### Task requirements:
Copy, from the data below, each line that has the word "Exemption".

### Data supplied:
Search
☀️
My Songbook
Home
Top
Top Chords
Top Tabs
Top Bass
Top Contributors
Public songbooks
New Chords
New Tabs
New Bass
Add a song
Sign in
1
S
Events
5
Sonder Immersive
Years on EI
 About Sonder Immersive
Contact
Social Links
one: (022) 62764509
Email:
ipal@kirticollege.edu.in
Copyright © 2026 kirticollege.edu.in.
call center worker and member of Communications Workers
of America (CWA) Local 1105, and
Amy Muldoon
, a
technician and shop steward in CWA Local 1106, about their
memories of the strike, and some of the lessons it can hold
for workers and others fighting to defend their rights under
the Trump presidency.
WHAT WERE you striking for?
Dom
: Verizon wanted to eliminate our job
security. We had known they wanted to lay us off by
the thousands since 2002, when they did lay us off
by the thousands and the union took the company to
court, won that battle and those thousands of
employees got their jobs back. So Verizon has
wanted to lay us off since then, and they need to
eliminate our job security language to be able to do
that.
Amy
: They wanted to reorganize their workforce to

--

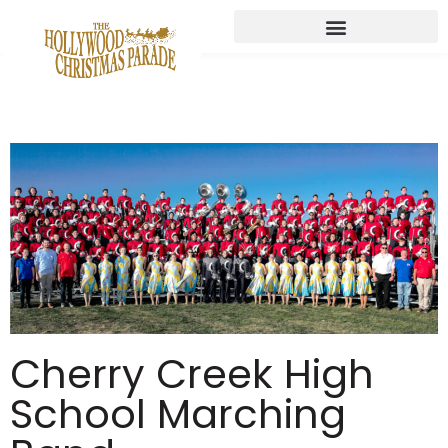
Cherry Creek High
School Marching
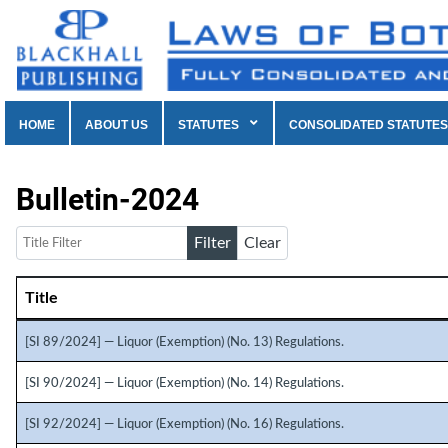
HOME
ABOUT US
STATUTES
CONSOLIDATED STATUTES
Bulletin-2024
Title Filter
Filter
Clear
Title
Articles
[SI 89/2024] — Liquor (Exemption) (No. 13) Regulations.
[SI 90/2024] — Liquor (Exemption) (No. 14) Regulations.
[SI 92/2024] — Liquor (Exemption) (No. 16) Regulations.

--

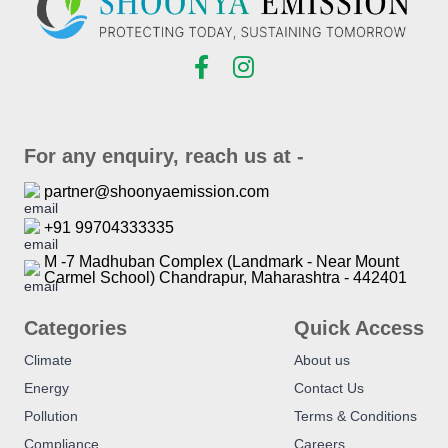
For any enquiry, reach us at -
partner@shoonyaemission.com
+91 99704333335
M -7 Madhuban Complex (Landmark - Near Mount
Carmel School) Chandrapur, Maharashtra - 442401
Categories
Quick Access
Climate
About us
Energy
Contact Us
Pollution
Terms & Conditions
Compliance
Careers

### Answer space:
[SI 89/2024] — Liquor (Exemption) (No. 13) Regulations.
[SI 90/2024] — Liquor (Exemption) (No. 14) Regulations.
[SI 92/2024] — Liquor (Exemption) (No. 16) Regulations.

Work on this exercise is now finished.